Deployment targets (authoritative lane)

  • Production: OVH VPS via Coolify, Traefik-fronted. Internal port 7900 → Traefik → ic.claudemesh.com:443. Separate deploy lane owns Traefik labels, TLS, DNS, compose.
  • Test DB on CI: spin up pgvector/pgvector:pg17, create claudemesh_test database, run migrations, then pnpm test in apps/broker. See below.

CI integration

Test suite requires a live Postgres.

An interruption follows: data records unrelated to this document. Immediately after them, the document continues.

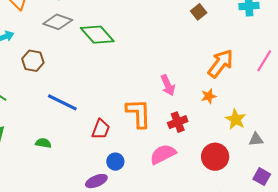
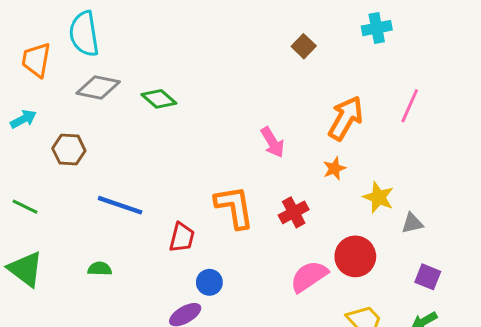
green diamond: (97, 35) -> (159, 99), size x0.7
pink arrow: (168, 85) -> (272, 142), moved
pink semicircle: (163, 154) -> (309, 276), moved

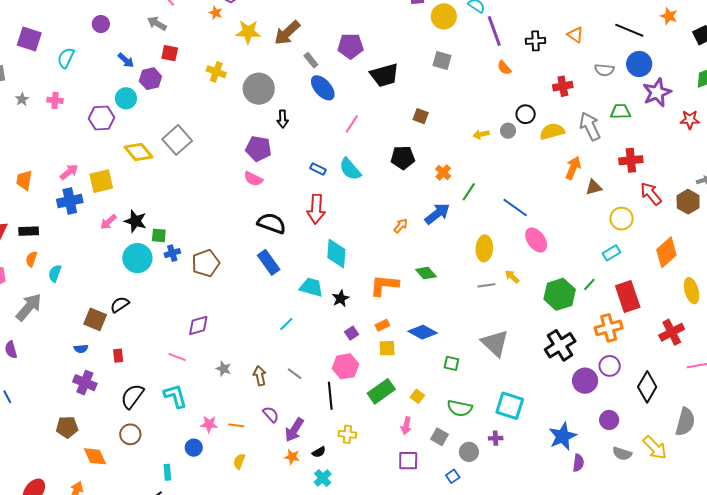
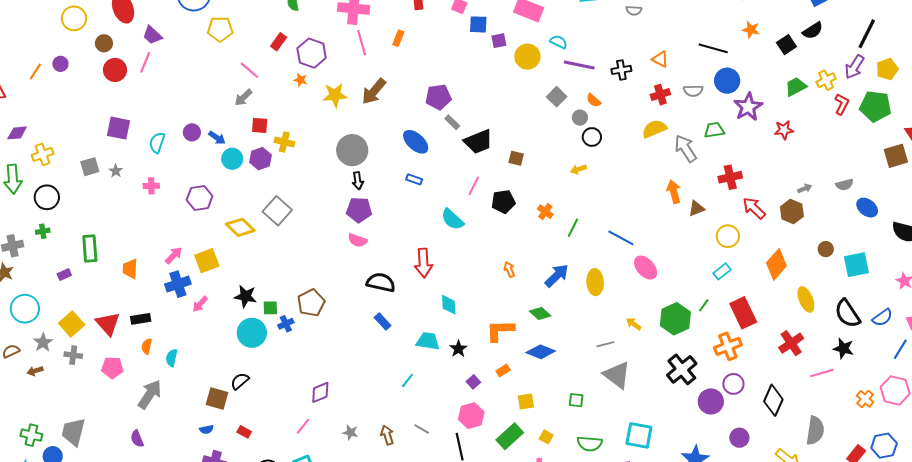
gray arrow: (157, 23) -> (243, 97), turned -66
purple circle: (101, 24) -> (192, 132), moved
purple line: (494, 31) -> (579, 65), turned -52
gray rectangle: (311, 60) -> (452, 122), moved
gray square: (442, 60) -> (557, 97), moved, turned 36
yellow cross: (216, 72) -> (284, 142), moved
black trapezoid: (384, 75) -> (478, 142), moved
purple hexagon: (150, 79) -> (260, 159), moved
red cross: (563, 86) -> (660, 95), moved
cyan circle: (126, 98) -> (232, 159), moved
gray star: (22, 99) -> (116, 171), moved
black circle: (526, 114) -> (592, 137), moved
black arrow: (283, 119) -> (358, 181), moved
pink line: (352, 124) -> (474, 186), moved
gray circle: (508, 131) -> (580, 118), moved
yellow semicircle: (552, 131) -> (654, 129), moved
orange arrow: (573, 168) -> (674, 192), turned -30
blue rectangle: (318, 169) -> (414, 179), moved
blue arrow: (437, 214) -> (557, 276), moved
pink arrow: (108, 222) -> (200, 304), moved
orange arrow: (401, 226) -> (509, 269), turned -56
cyan diamond: (336, 254) -> (449, 305), size x0.7
blue rectangle: (269, 262) -> (383, 322), size x0.7
brown pentagon: (206, 263) -> (311, 303), moved
yellow arrow: (512, 277) -> (634, 324), moved
gray line: (486, 285) -> (605, 344), moved
blue diamond: (423, 332) -> (541, 352), moved
yellow square: (387, 348) -> (526, 401), moved
red rectangle: (118, 356) -> (244, 432), turned -48
pink line: (177, 357) -> (303, 426), turned -66

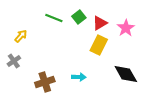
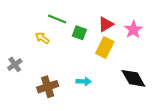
green square: (79, 17) -> (79, 33), moved, turned -32
yellow arrow: (21, 36) -> (42, 38), moved, turned -96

Suggested GitHub Actions step:

services:
  postgres:
    image: pgvector/pgvector:pg17
    env:
      POSTGRES_USER: turbostarter
      POSTGRES_PASSWORD: turbostarter
      POSTGRES_DB: claudemesh_test
    ports: ['5440:5432']
    options: >-
      --health-cmd="pg_isready -U turbostarter"
      --health-interval=5s

steps:
  - uses: actions/checkout@v4
  - run: pnpm install --frozen-lockfile
  - run: cd packages/db && pnpm exec drizzle-kit migrate
    env: { DATABASE_URL: 'postgresql://turbostarter:turbostarter@127.0.0.1:5440/claudemesh_test' }
  - run: cd apps/broker && pnpm test
    env: { DATABASE_URL: 'postgresql://turbostarter:turbostarter@127.0.0.1:5440/claudemesh_test' }

Metrics

Scraped by Prometheus via GET /metrics. Key series:

  • broker_connections_active (gauge)
  • broker_connections_total (counter)
  • broker_connections_rejected_total{reason} (counter: capacity, unauthorized)
  • broker_messages_routed_total{priority} (counter: now, next, low)
  • broker_messages_rejected_total{reason} (counter)
  • broker_queue_depth (gauge — undelivered messages)
  • broker_ttl_sweeps_total{flipped} (counter)
  • broker_hook_requests_total (counter)
  • broker_hook_requests_rate_limited_total (counter)
  • broker_db_healthy (gauge: 0 or 1)

Alert recommendations:

  • broker_db_healthy == 0 for > 60s → page oncall
  • broker_queue_depth > 10000 → investigate
  • broker_connections_rejected_total{reason="capacity"} rising → scale

Logs

Structured JSON, one line per event, stderr. No log aggregation required — suitable for stdout/stderr capture and direct ingestion into Loki/Datadog/CloudWatch without parsing.

Key events: broker listening, ws hello, ws close, ws set_status, hook (with cwd, pid, status, presence_id, pending), shutdown signal, shutdown complete, db healthy, db ping failed.